The IOP of 29 patients with macular oedema, who underwent intravitreal injection of 0.05 mL Ranibizumab, was measured in a sitting position 5 min before and two, five and 10 min after surgery. In addition, IOP was also acquired 30 s before and 10 s after injection in a supine position. The effect of age, gender, pseudophakia, axial length, anterior chamber depth, central corneal thickness, scleral thickness and iridocorneal angle width was analysed.

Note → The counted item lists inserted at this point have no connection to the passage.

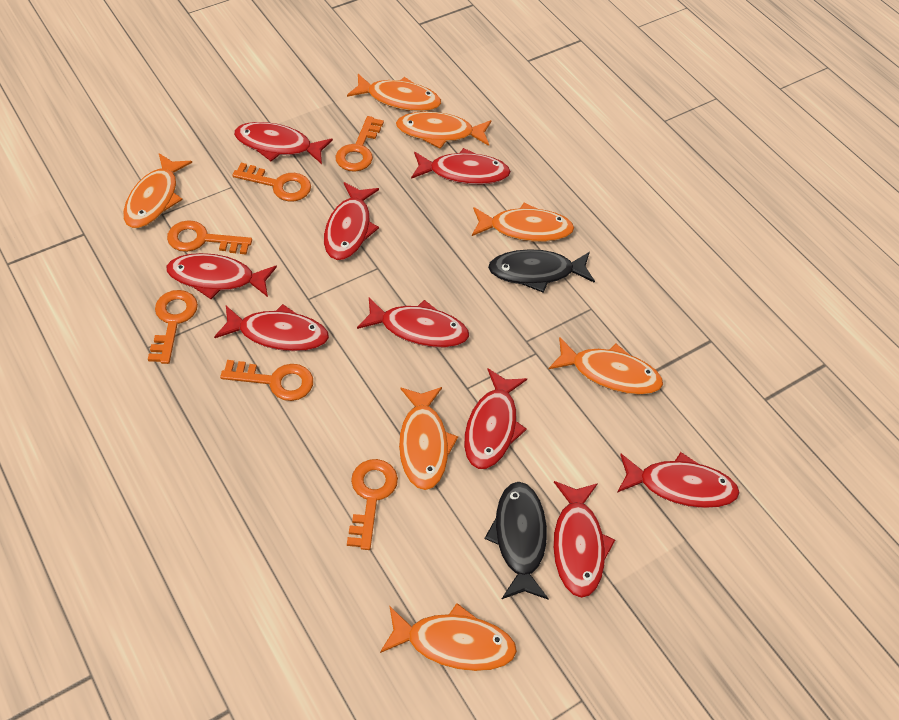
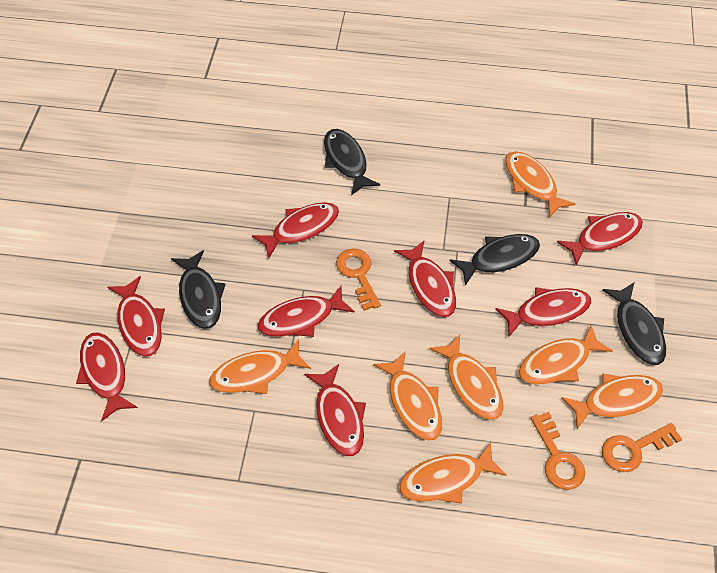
black fish: 2 -> 4
orange key: 6 -> 3
red fish: 9 -> 8

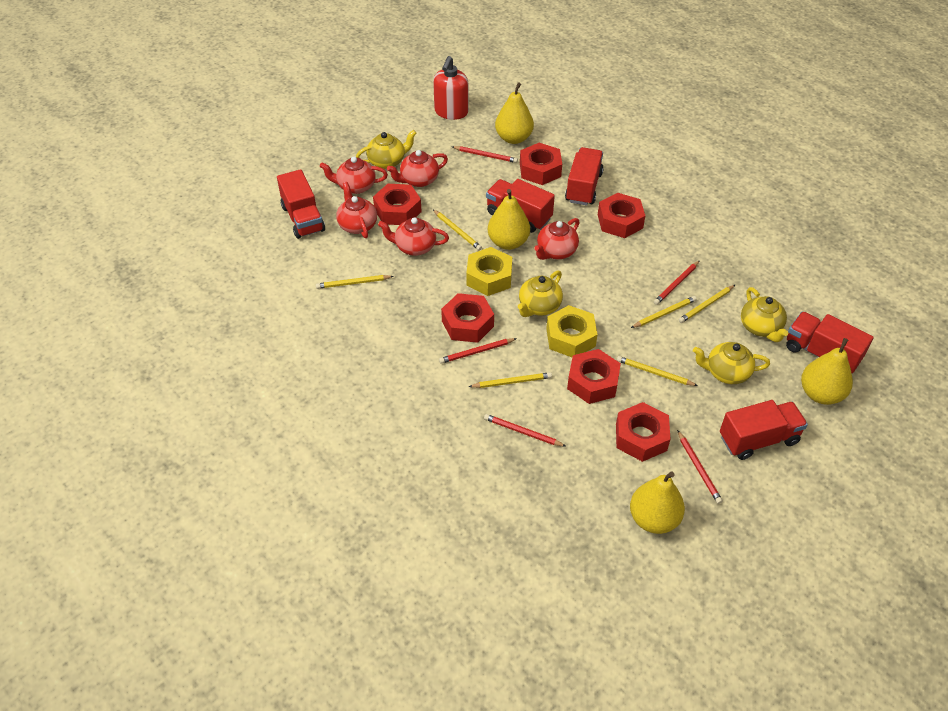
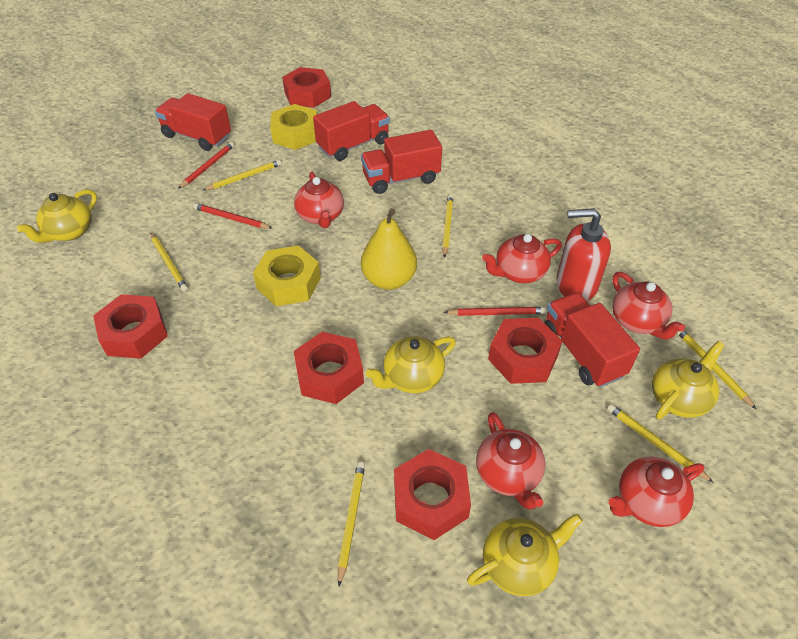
red nut: 6 -> 5
red pencil: 5 -> 3
red truck: 5 -> 4
yellow pear: 4 -> 1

Mean pre-injection IOP sitting was 14.3 ± 2.6 mmHg for the treated and 15.5 ± 2.2 mmHg for the control eye. After injection mean IOP rose to 47.2 ± 11.2 mmHg on the treated eye. The IOP of 17 patients returned to values ≤21 mmHg within 10 min. In 12 patients, IOP remained above 21 mmHg after 10 min. No specific risk factor for this group was found. The absolute IOP increase 10 s after injection was significantly correlated to scleral thickness (r = 0.49, p = 0.036) and to the absolute (r = 0.40, p = 0.03) and relative increase (r = 0.39, p = 0.035) of IOP from sitting 5 min before injection to supine position 10 s before injection.


Posture change related IOP increments might have a predictive value for post injection IOP increase. In 40% of the eyes higher IOP-levels (>21 mmHg) remained persistent for a longer period of time. This should be considered especially for glaucomatous eyes.